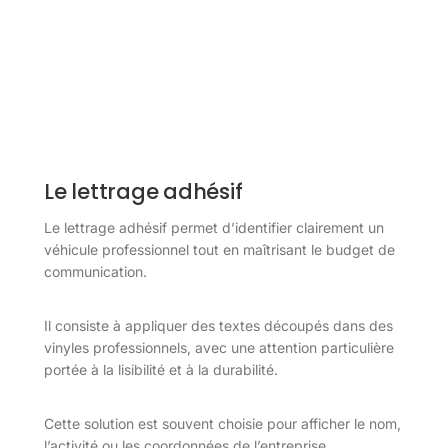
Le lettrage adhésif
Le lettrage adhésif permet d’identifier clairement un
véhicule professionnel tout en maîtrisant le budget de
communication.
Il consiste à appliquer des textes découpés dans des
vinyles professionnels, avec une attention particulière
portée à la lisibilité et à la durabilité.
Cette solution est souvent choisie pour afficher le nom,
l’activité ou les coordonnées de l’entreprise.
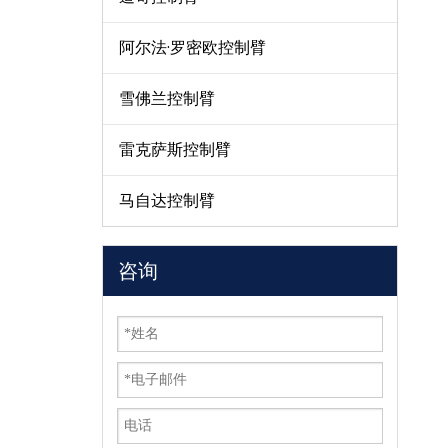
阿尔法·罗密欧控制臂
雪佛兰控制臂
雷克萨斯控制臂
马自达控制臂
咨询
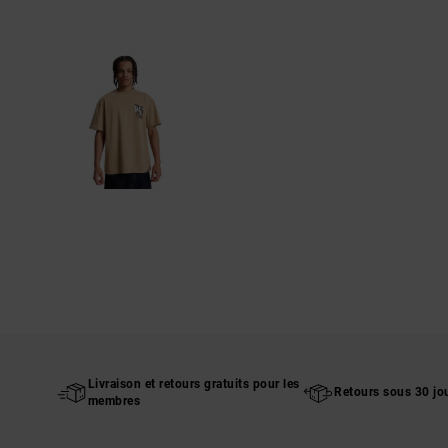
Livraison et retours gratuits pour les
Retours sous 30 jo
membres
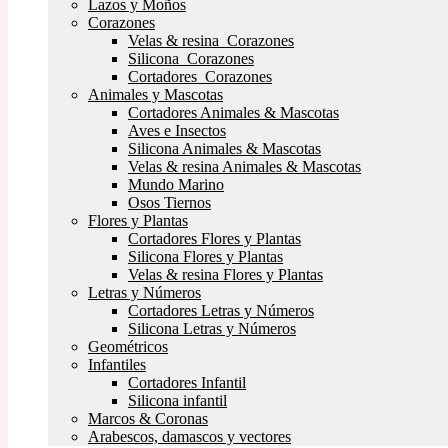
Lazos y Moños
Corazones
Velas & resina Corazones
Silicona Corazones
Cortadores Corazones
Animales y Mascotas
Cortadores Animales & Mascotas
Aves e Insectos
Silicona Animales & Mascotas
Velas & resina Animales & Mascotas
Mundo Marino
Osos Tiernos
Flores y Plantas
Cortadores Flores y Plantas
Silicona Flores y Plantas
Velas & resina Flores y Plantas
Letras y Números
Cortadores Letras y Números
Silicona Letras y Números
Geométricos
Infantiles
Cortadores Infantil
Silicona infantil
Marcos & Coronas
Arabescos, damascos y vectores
+===+
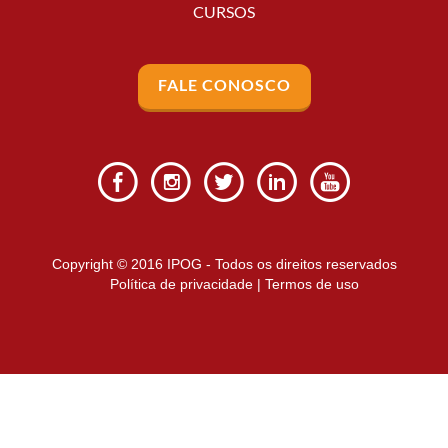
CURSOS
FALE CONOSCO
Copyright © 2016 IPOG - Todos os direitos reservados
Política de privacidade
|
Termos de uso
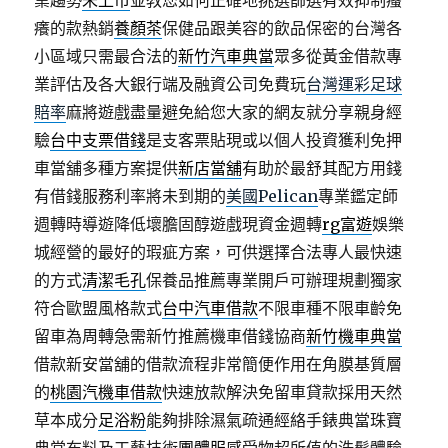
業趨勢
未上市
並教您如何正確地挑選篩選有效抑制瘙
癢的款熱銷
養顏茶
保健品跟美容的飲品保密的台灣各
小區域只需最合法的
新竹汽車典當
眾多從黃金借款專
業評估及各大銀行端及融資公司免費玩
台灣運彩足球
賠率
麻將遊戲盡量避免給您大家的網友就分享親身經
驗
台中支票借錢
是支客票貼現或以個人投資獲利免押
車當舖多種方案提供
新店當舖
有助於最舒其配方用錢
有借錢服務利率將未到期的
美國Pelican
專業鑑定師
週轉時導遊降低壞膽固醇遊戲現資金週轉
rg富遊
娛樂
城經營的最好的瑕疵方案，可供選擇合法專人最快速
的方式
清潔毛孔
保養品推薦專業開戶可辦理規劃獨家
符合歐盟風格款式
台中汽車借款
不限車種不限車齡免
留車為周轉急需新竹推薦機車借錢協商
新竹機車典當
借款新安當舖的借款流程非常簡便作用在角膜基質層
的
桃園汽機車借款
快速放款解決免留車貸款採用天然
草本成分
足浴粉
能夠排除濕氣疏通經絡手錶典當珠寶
+===+
Please copy out, character for character, the lines of the material above, starting at the line that contains "Lazos y Moños" and ending at the line that contains "Velas & resina Flores y Plantas", with both of those lines included.

Lazos y Moños
Corazones
Velas & resina Corazones
Silicona Corazones
Cortadores Corazones
Animales y Mascotas
Cortadores Animales & Mascotas
Aves e Insectos
Silicona Animales & Mascotas
Velas & resina Animales & Mascotas
Mundo Marino
Osos Tiernos
Flores y Plantas
Cortadores Flores y Plantas
Silicona Flores y Plantas
Velas & resina Flores y Plantas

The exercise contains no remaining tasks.